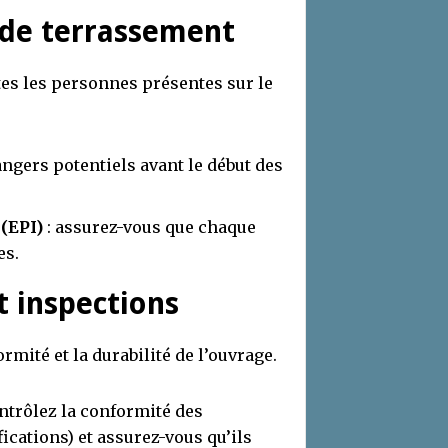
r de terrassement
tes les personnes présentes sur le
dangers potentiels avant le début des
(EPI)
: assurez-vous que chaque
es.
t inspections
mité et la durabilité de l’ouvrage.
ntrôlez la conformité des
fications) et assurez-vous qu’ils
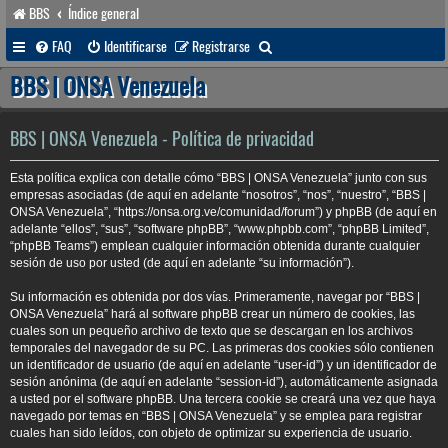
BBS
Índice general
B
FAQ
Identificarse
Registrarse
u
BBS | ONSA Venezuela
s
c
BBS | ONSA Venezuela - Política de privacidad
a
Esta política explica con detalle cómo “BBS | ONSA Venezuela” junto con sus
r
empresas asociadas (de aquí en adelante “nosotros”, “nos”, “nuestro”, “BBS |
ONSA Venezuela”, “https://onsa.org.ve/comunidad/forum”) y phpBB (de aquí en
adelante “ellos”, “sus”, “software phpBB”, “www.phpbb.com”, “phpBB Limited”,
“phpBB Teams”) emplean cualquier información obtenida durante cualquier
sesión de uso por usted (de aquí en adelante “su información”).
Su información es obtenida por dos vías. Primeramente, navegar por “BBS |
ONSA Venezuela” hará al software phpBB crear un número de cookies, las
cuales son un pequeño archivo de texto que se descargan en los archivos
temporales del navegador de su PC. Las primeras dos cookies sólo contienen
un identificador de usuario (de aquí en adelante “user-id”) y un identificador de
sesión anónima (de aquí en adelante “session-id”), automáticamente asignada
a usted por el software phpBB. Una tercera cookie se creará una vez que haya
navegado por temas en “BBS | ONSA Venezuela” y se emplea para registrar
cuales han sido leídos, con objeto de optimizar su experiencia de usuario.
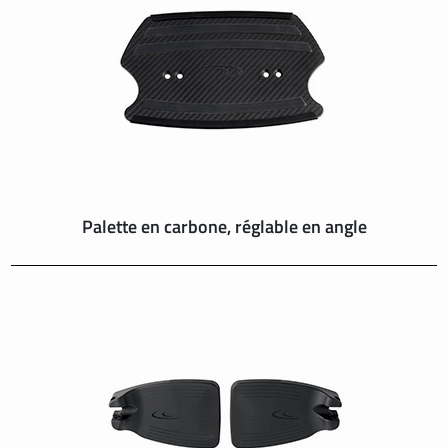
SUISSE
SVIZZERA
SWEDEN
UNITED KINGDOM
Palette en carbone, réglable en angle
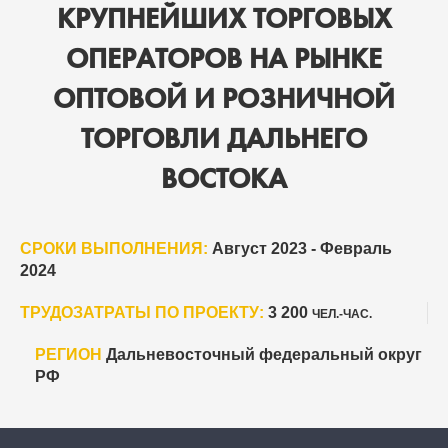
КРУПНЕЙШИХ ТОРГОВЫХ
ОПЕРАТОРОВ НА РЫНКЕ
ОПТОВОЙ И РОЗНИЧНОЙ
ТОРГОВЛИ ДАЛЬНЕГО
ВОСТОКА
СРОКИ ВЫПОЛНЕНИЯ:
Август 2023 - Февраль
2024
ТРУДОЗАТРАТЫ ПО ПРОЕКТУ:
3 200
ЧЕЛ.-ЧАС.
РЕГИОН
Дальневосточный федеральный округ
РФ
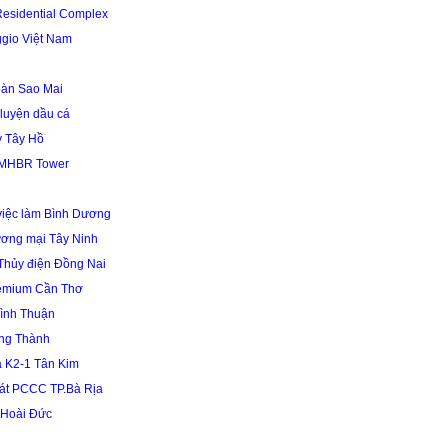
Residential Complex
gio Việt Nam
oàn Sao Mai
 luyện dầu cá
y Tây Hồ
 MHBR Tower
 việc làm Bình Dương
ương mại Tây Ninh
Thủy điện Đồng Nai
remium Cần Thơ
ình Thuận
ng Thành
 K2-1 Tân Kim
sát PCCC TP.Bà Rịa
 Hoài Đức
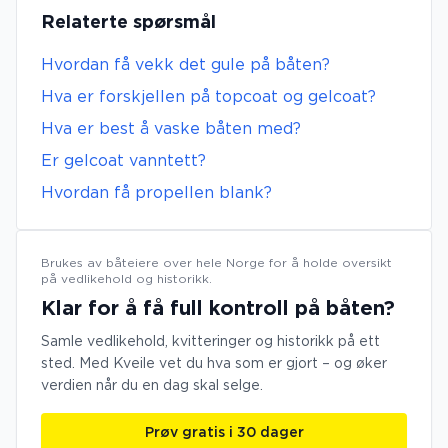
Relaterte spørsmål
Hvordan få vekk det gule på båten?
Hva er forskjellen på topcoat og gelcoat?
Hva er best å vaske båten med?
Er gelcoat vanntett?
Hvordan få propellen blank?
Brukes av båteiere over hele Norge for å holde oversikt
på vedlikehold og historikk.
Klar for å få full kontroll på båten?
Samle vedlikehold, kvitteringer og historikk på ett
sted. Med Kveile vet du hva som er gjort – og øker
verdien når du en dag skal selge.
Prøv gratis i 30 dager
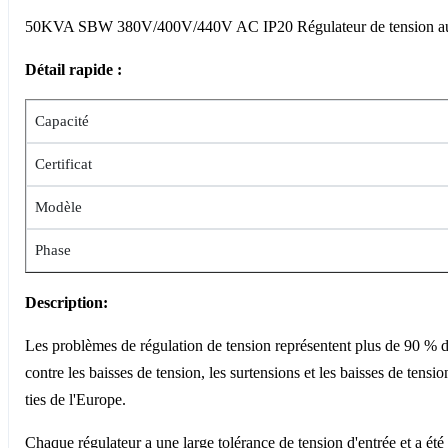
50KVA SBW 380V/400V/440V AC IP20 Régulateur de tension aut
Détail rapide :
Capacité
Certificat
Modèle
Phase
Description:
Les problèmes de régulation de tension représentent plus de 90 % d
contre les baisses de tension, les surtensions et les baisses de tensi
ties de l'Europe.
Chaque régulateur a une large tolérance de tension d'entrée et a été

====

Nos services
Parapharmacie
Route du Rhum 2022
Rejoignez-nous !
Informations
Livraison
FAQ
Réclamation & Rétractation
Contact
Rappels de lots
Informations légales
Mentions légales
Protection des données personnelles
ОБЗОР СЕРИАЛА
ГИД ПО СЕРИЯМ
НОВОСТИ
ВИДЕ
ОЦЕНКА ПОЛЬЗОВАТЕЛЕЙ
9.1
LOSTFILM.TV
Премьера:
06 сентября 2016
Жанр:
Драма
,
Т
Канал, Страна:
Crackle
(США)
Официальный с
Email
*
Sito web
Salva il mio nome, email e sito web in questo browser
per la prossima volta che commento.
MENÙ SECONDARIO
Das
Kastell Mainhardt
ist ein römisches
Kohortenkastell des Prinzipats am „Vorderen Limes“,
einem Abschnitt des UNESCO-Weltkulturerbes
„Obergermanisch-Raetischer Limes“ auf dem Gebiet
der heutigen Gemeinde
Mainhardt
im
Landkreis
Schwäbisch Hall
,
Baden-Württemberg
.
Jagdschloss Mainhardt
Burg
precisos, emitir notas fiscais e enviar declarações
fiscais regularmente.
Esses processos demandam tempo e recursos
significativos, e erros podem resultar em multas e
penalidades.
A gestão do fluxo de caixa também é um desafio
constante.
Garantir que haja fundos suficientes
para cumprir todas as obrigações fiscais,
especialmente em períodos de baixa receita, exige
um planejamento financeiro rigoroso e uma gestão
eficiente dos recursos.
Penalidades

====

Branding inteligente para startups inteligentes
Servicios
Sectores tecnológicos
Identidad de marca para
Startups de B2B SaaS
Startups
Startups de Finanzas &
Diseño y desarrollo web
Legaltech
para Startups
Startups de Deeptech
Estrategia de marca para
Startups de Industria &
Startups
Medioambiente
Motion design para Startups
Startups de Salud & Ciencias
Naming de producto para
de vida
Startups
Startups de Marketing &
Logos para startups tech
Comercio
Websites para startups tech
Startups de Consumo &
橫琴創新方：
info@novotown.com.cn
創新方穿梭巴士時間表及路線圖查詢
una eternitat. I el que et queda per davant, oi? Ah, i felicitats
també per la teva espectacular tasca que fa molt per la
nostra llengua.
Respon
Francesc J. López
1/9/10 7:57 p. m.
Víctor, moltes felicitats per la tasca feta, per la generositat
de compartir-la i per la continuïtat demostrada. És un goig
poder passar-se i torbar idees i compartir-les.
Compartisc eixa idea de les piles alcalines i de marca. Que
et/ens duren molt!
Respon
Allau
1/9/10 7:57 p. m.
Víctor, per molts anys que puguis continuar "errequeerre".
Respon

====

Please report the number of lines in the data that include "gelcoat", with no other words.

*Result for this task*.
2